_Record extracts_
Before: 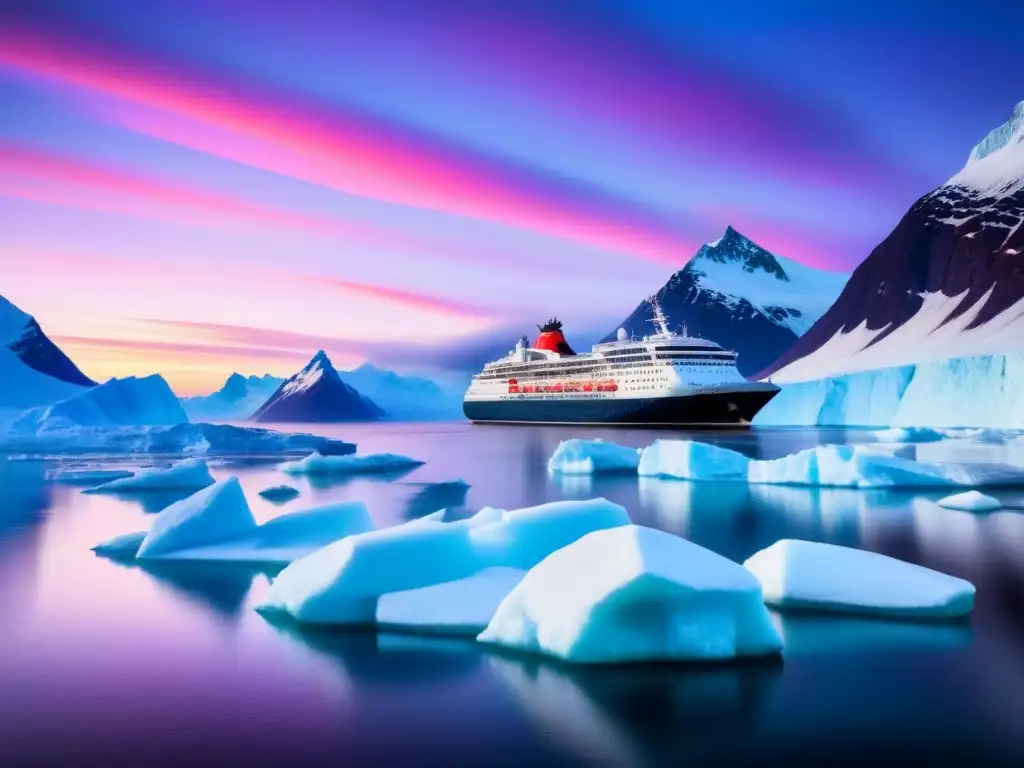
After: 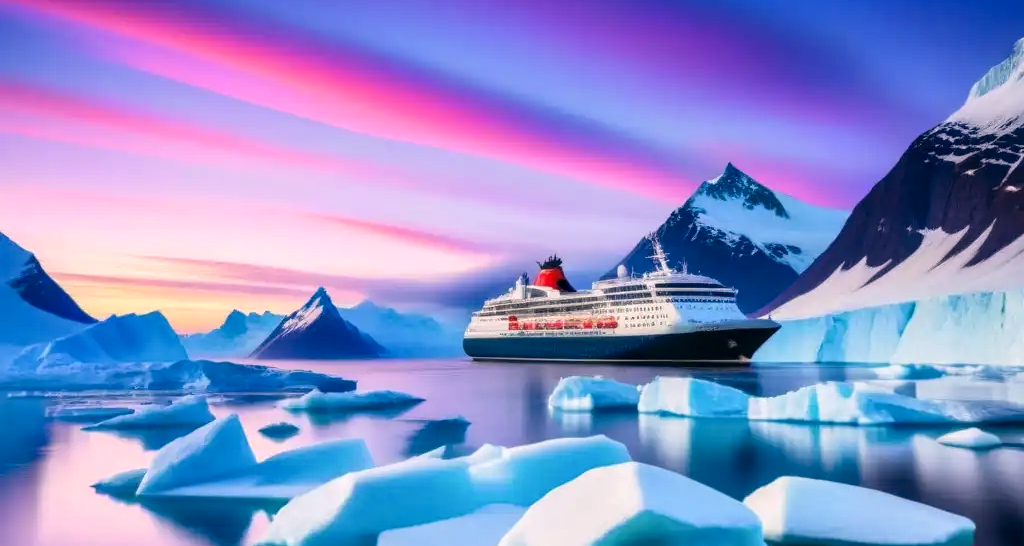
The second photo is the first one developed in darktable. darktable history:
color correction: highlights a* 5.43, highlights b* 5.31, shadows a* -4.81, shadows b* -5
local contrast: on, module defaults
crop and rotate: top 8.289%, bottom 20.604%
base curve: curves: ch0 [(0, 0) (0.472, 0.455) (1, 1)], preserve colors none
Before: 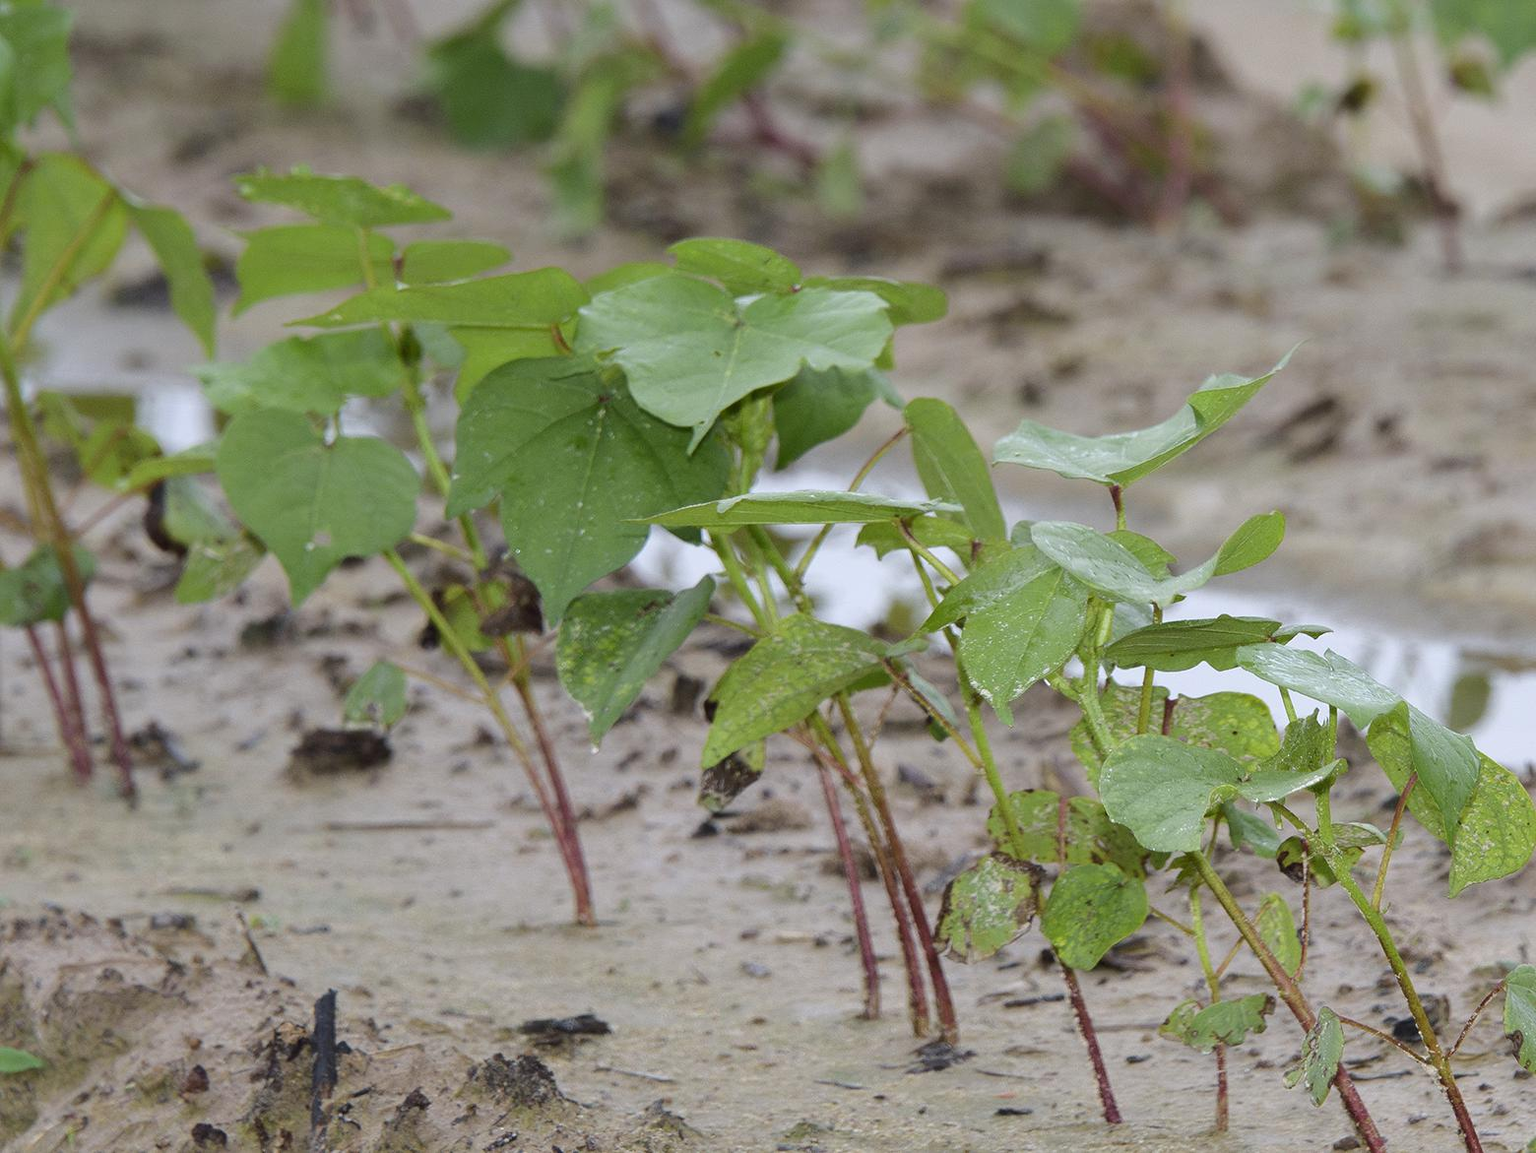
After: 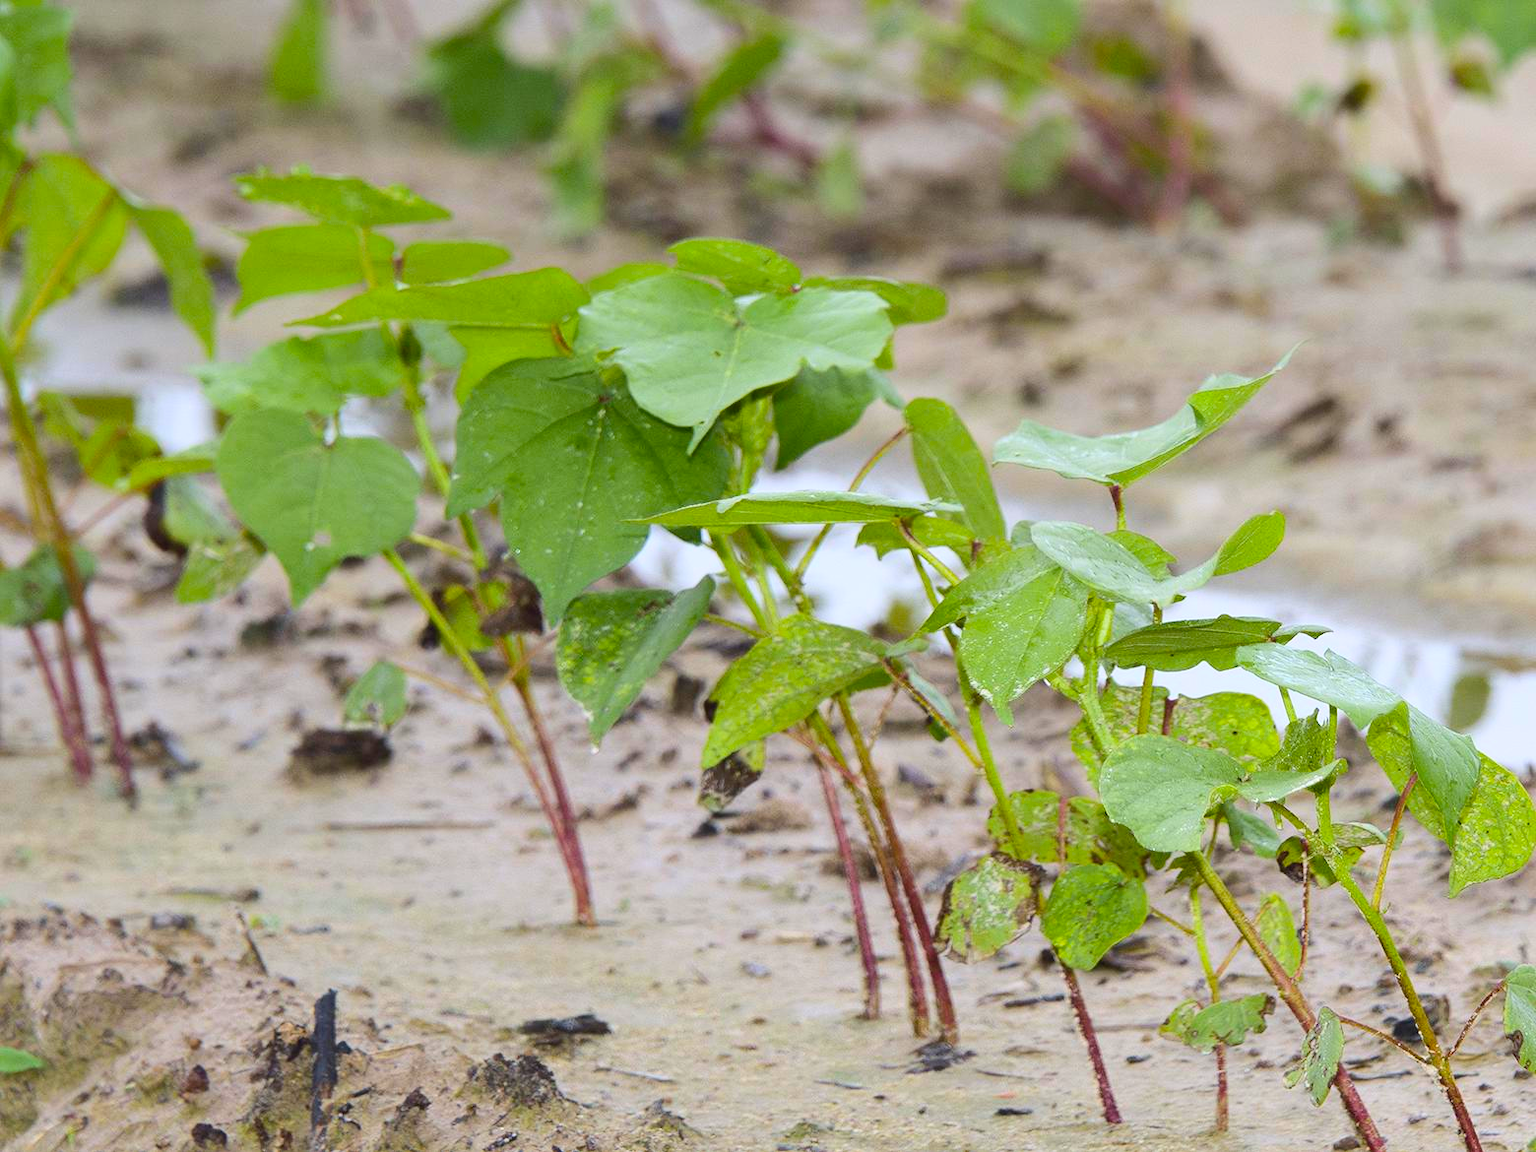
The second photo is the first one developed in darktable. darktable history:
color balance rgb: perceptual saturation grading › global saturation 20%, global vibrance 20%
contrast brightness saturation: contrast 0.2, brightness 0.16, saturation 0.22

_What needs to be done_
Reproduce everything from the start of the rows down through the line containing "base curve: curves: ch0", including that line, with no pictures in your answer.

_Response to this task_
Before: 
After: 
The second photo is the first one developed in darktable. darktable history:
color correction: highlights a* 5.43, highlights b* 5.31, shadows a* -4.81, shadows b* -5
local contrast: on, module defaults
crop and rotate: top 8.289%, bottom 20.604%
base curve: curves: ch0 [(0, 0) (0.472, 0.455) (1, 1)], preserve colors none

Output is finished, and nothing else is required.